=== STUDY TEXT ===
-*-

# Feedback on Advanced Canine Services-Raynham,MA?



## Duke-2009 (Apr 13, 2009)

This trainer came recommended to me from a friend. They specialize in GSD's. Just checking to see if any fellow nearby MA members here have any information or experiences. $400 for 8 1-hour sessions. Seems reasonable, although I am not price shopping. Quality first.

Link:
Advanced Canine Services


----------



## littledmc17 (Apr 9, 2008)

You want the best dog trainer 
you need to call Ron he is the Best
go to testimonials and you will see Brady and I there

http://www.americanalphak9.com

He is awesome can't say a bad thing about him 
when we get a pup next year he will be doing the training again
what I love about his training he comes to your house and 
will take your calls anytime.

To this day if I have an issue with Brady he comes over.
or invites me to classes he does every so often with other people.
when we had an issue with our Lab he came over an hour later

He is a great guy and knows his stuff!!!!
Please call him he does free evaluations and he has good stories


----------



## HeidiW (Apr 9, 2009)

LOL you look so small and tiny next to Big Brady in that pik. sounds like a great trainer!

-*-

=== DATASET ENTRIES ===
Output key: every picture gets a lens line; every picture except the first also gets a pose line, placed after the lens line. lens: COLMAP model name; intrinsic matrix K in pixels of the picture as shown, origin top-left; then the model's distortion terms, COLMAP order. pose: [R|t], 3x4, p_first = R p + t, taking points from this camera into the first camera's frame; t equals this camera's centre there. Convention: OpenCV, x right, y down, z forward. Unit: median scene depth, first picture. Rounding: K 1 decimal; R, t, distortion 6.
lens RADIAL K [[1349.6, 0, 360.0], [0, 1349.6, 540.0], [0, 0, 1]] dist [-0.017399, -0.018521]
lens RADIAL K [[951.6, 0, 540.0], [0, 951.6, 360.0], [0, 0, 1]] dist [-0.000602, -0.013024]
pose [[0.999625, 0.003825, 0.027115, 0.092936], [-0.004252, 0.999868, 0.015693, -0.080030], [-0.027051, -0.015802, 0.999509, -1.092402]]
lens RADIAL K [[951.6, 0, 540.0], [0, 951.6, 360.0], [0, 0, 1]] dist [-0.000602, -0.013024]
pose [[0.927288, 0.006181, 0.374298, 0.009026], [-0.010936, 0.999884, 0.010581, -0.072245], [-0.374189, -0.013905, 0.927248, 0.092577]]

-*-

=== REQUIRED ACTION ===
Reproduce, word for word, the passage of the dog-trainer forum thread between "or invites me" and "(Apr 9, 2009)", inclusive.

=== ANSWER TO THIS PROBLEM ===
or invites me to classes he does every so often with other people.
when we had an issue with our Lab he came over an hour later

He is a great guy and knows his stuff!!!!
Please call him he does free evaluations and he has good stories


----------



## HeidiW (Apr 9, 2009)